- The decade of 1980s saw significant improvement in India's sanitation
- Targets were set for the states to improve sanitation conditions by 1990
- Rural sanitation improved to 9.5 per cent by 1990
1980s arrived in India with the burden of over three decades of underachieved sanitation goals. But it also became Indian sanitation’s history’s most important decade with a comprehensive sanitation programme, in which the later nationwide sanitation missions had their roots.
The problem of sanitation was not restricted to India. Developing nations of South Asia, as well as Sub-Saharan nations in Africa were reeling with lack of toilets and drinking water, resulting in numerous annual deaths. To bring to attention the problem of sanitation in developing nations, the United Nations designated the 10-year period from 1981 to 1990 as the International Drinking Water Supply and Sanitation Decade. The aim of the decade was to bring clean water and sanitation facilities to everyone by the end of 1990.
Recognising the importance of drinking water and sanitation, India also wholeheartedly adopted the decade and its objectives. The programme was in several ways, a game changer for India’s sanitation scenario. For the first time, sanitation was seen as not an extension of public health but as a priority in itself. Many of the present Swachh Bharat Abhiyan’s methods have their roots in the sanitation programme of 1981. Though no formal sanitation programme was launched by the Central government, the adoption of the decade in itself was a sign that sanitation was taken as a serious priority level objective.

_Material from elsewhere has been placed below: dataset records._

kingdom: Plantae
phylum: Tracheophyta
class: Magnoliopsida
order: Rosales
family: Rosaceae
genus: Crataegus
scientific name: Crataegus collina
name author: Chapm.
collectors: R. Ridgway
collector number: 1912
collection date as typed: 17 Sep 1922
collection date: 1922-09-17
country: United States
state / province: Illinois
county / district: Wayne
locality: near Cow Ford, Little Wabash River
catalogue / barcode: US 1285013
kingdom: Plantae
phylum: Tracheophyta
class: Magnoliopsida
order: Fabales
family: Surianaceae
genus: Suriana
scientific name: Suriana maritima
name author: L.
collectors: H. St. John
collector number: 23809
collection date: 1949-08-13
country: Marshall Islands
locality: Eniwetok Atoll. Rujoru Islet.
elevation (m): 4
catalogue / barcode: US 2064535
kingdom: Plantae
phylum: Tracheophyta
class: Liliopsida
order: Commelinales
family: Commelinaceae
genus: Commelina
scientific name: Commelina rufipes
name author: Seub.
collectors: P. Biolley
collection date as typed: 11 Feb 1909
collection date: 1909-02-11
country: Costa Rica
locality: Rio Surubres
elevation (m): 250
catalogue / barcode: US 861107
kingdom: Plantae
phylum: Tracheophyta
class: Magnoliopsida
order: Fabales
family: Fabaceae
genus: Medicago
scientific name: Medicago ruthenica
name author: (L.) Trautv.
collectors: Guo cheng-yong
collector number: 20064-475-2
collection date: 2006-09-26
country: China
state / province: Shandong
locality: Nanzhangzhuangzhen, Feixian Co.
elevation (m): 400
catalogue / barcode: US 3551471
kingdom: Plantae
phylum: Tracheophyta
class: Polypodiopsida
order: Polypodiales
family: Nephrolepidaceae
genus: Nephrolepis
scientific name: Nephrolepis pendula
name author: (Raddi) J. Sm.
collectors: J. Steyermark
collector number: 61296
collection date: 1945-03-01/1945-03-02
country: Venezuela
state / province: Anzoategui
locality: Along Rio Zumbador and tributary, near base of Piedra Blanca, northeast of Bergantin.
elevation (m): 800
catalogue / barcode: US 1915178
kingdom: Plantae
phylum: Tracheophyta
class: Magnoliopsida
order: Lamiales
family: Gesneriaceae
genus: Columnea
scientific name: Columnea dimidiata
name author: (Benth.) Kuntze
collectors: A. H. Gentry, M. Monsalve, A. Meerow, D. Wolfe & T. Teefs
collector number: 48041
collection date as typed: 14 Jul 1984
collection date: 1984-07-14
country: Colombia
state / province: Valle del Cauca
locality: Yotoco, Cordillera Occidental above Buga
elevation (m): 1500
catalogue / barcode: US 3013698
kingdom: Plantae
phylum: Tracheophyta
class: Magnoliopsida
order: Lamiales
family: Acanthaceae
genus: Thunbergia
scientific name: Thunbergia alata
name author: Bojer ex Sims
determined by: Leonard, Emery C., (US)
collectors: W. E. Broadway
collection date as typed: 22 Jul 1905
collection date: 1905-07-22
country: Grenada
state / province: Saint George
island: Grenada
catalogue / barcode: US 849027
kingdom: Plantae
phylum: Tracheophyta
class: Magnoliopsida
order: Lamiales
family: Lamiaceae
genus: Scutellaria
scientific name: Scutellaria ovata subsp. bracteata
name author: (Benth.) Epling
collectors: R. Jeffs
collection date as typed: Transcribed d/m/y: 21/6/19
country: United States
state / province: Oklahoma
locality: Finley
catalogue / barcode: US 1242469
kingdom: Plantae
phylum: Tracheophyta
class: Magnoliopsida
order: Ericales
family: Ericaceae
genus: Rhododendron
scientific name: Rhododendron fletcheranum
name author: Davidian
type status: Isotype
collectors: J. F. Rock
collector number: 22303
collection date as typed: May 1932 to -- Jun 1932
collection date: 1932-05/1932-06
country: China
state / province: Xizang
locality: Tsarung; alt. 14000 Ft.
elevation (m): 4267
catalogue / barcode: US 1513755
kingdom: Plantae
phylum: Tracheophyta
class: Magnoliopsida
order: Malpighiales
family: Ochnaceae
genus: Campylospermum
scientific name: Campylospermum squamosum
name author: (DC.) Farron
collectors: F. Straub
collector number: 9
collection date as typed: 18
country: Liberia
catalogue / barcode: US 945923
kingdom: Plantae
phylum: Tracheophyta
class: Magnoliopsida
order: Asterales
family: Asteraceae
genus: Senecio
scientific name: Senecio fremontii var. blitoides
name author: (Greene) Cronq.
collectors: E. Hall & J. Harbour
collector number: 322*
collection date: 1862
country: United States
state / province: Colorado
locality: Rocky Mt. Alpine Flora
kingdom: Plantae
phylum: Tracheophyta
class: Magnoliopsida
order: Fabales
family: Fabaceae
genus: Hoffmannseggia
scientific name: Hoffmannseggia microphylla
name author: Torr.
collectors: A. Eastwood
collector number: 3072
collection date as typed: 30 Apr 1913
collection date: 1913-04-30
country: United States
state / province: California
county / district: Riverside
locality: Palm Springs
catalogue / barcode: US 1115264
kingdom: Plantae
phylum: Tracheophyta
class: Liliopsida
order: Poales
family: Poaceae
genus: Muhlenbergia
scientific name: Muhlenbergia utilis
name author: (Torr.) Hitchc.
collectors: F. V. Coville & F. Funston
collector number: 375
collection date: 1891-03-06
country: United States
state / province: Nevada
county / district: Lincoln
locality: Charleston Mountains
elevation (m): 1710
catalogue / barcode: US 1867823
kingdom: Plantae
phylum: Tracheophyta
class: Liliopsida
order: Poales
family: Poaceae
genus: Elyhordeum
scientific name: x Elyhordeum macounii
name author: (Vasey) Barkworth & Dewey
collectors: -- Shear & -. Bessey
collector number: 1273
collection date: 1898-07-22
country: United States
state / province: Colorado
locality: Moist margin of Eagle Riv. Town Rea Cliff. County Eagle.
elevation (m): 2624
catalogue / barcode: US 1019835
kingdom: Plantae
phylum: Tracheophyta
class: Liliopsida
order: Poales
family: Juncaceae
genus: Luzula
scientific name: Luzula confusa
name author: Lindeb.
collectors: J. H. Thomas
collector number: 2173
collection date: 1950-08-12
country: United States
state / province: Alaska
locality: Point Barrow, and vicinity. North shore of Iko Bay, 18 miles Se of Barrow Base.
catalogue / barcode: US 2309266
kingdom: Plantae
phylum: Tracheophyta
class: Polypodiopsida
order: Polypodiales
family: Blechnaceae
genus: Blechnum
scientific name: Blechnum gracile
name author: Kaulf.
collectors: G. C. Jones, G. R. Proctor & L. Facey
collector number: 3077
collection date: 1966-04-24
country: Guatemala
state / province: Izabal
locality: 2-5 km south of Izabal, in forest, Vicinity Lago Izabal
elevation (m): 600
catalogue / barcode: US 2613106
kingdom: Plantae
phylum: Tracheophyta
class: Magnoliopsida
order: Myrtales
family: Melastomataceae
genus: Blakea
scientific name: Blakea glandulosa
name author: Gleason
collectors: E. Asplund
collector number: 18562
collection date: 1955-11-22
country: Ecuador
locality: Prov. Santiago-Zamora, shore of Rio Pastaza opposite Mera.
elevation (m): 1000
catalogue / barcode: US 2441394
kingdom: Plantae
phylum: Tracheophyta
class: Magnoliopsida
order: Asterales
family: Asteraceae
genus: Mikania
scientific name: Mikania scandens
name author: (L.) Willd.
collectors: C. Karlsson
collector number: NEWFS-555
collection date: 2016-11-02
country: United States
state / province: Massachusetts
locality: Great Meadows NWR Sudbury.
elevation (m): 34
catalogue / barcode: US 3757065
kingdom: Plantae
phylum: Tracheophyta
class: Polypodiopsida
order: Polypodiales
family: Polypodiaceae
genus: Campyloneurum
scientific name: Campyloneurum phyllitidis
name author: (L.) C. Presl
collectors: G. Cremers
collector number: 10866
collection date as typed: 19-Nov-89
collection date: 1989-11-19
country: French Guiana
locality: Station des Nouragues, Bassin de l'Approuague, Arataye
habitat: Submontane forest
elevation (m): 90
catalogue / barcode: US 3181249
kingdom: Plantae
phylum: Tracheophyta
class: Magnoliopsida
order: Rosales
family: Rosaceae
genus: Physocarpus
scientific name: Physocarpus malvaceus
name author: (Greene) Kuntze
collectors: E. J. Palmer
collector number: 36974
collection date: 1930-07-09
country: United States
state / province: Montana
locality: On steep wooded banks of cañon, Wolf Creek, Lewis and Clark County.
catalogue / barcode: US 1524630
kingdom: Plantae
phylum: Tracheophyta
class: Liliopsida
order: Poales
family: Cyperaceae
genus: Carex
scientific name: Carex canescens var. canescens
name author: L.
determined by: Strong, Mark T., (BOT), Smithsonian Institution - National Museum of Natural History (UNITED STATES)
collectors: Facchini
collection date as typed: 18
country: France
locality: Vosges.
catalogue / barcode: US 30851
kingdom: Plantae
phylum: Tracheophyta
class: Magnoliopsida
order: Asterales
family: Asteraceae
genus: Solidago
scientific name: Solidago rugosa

The United Nations recognition of sanitation problems in South Asia also helped India understand how problematic the sanitation conditions were in the country. The decade was touted to bring in change in global sanitation scenario and India too saw major improvement in rural sanitation, said Sunil Samuel, Water and sanitation specialist, World Bank.
As a part of adopting the programme, the Central government laid stress on setting targets for states to eradicate open defecation, encourage community participation in building toilets so that sanitation becomes a community prerogative, encourage community financing so that construction of toilets does not become a financial burden, and utilise appropriate technology to improve sanitation conditions. States were asked to ensure supply of 40 litres of water per person per day, and conversion of dry latrines to low cost sanitary latrines. Many of these are presently the highlights of India’s ongoing sanitation mission. The adoption of the sanitation decade, along with the launch of the Central Rural Sanitation Program in 1985 finally saw improvements in India’s sanitation numbers. By the end of 1991, Census data stated that rural sanitation had improved to 9.5 per cent and urban sanitation had improved to 63.9 per cent.